**Article:**
============================================================

Except in lower Manhattan in New York City, until 1885 few U.S. office buildings exceeded five stories. In lower Manhattan, after 1865 some office buildings without elevators were taller than five stories, but apparently the top floors generally were not used for offices. In addition, some hotels were taller than five stories. Construction of seven to ten story office buildings with elevators began around 1870.
By contrast, in New York City a 30 story office building was completed in 1899, a 47 story office building was completed in 1908, and a 60 story office building was completed in 1913.
Except to the extent they are constrained by zoning or building codes, owners of new office buildings chose building heights that produced the greatest profits. The incentive to build taller buildings is that they use less land per square foot of office space. One disincentive to building taller buildings is that the cost of construction per floor increases with the height of the building because the entire building structure, including foundations and vertical supports, must be stronger. Another disincentive to building higher buildings relates to the cost of moving people up and down. Prior to the development of practical passenger elevators, the market value of office space declined with distance from the street because people had to walk up and down. After the development of passenger elevators, the cost of providing elevators increased faster than the height of a building, because more and more of the otherwise usable internal space on lower floors had to be turned over to elevator shafts needed to reach higher floors.
With that background, one can see why office buildings generally did not exceed five stories until the late 19th century. First, central city land prices were comparatively low, so there was comparatively little incentive to bear additional construction costs in order to economize on land. Second, the cost of constructing higher floors was high, for either of two reasons. If one relied on stone or brick walls for structural support, the walls in the lower part of the building had to be made thicker, which increased construction costs and reduced usable internal space. One could avoid that by using iron or steel, but these metals were expensive. Third, prior to the development of practical passenger elevators, no one would pay much for offices located above the fifth floor of a building. Thus, the incremental cost of adding a sixth or higher floor was greater than the incremental rental revenue one could earn from the extra space.
Central City Land
The New-York Life Insurance Co. completed a new office building in lower Manhattan in May 1870. "The Company had scarcely occupied it three months when it was found necessary, in order to rent the upper floors, to put in an elevator--a means of conveyance which had come into fashion since the building was begun." (James M. Hudnut, Semi-Centennial History of the New-York Life Insurance Company 1845-1895, 1895, p. 146)

============================================================

**Provided material:**
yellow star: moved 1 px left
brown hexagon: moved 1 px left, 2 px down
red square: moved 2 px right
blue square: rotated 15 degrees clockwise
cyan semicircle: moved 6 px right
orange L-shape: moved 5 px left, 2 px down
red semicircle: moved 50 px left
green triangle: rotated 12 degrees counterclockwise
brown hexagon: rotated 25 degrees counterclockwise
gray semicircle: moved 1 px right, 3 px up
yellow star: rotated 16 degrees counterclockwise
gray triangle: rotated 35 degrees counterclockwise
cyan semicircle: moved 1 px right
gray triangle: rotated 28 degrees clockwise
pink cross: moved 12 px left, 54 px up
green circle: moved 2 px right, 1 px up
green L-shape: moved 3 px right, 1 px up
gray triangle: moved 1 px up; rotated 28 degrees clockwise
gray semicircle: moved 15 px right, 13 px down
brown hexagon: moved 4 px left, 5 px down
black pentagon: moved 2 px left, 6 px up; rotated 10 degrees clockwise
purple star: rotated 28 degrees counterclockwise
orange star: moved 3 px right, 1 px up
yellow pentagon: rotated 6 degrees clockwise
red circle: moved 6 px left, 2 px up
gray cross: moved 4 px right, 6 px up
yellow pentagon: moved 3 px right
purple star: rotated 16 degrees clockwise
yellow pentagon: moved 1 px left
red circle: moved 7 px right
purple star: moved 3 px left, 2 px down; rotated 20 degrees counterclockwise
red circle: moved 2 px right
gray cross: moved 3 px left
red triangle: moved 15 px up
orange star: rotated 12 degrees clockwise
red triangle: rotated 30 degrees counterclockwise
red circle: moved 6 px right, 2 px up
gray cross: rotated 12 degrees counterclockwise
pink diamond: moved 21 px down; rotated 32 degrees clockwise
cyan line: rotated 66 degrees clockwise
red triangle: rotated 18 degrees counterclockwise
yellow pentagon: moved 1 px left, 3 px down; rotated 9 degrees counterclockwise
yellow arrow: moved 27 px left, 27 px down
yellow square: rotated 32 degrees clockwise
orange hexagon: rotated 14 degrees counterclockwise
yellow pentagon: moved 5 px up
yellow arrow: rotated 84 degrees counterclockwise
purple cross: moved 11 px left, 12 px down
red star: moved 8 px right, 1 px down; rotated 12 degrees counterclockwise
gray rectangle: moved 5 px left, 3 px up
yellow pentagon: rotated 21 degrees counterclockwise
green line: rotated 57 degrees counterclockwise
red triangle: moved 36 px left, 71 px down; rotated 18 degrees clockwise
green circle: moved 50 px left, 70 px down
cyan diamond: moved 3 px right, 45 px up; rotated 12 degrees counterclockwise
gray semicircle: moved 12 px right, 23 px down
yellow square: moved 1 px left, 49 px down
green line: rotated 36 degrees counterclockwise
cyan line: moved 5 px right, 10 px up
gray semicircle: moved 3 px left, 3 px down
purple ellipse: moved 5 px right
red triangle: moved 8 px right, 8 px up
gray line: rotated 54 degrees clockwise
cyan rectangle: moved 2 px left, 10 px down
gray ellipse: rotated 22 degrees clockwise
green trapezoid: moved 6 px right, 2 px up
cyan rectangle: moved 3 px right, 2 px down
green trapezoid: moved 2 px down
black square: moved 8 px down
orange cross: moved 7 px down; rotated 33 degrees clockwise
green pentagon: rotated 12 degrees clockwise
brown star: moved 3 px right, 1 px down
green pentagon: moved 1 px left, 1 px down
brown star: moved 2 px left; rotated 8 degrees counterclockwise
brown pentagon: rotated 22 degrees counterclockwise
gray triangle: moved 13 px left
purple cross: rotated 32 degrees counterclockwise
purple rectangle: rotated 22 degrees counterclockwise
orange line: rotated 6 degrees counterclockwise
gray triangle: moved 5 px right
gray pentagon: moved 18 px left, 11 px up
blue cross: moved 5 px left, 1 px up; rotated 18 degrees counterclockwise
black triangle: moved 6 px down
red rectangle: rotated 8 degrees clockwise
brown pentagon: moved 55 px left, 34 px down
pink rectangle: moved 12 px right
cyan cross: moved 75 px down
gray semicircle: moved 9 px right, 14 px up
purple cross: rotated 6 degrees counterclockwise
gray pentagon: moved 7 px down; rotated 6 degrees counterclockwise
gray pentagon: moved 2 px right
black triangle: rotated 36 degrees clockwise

============================================================

**Exercise requirements:**
Pick up the text on early U.S. office building heights after its final sentence and carry it forward.

**Final result:**
In 1872, C. W. Baldwin, who worked for the Otis company, invented the geared hydraulic
elevator. Hydraulic elevators were powered by water pressure supplied
directly by city water pipes or by the weight of water pumped to a storage tank
located on top of the building. Otis began producing hydraulic elevators in 1874.
Once such elevators were installed in buildings, companies were willing to pay substantially more for space in higher
stories than had previously been the case. Hogan reports that after 1875
"elevators became an essential part of office building construction. This
new means of vertical transportation brought about a complete reversal of
building operations and rental policies. The lower floors were no longer as
desirable as they were in nonelevator buildings because the demand now shifted
to the upper stories which were removed from the noise and dust of the street.
The upper floors actually commanded higher rents." (William T. Hogan, Economic
History of the Iron and Steel Industry in the United States, 1971, Vol. 1,
Until 1904, hydraulic elevators were the dominant systems
used in high-rise buildings. Still, Bolton
(1900) reported that "elevator service to the upper floors of the very high
buildings has proved insufficient, so that the present practice has settled down
to the erection of buildings of 200 feet to 250 feet in height, containing
fifteen to eighteen storeys."
In 1904, the Otis Elevator Co. installed its first electric gearless traction machines, which had first been used in 1903. These machines immediately made hydraulic elevators obsolete in new buildings. Electric gearless traction machines were still the standard in 1948.
Prices of Steel
and the Technology of Steel Frame Construction
Price of Bessemer Steel Rails at Pennsylvania Mills, 1867-95 ($/ton)
Technological developments in three additional areas were important in the development of tall office buildings in the late nineteenth century: fireproofing, foundations, and self-supporting metal frame construction. In a major fire, unprotected metal bends or melts. Beginning around 1880, it became standard practice to enclose metal supports in terra-cotta as a means of fireproofing. New techniques for construction of foundations to support heavy buildings were developed.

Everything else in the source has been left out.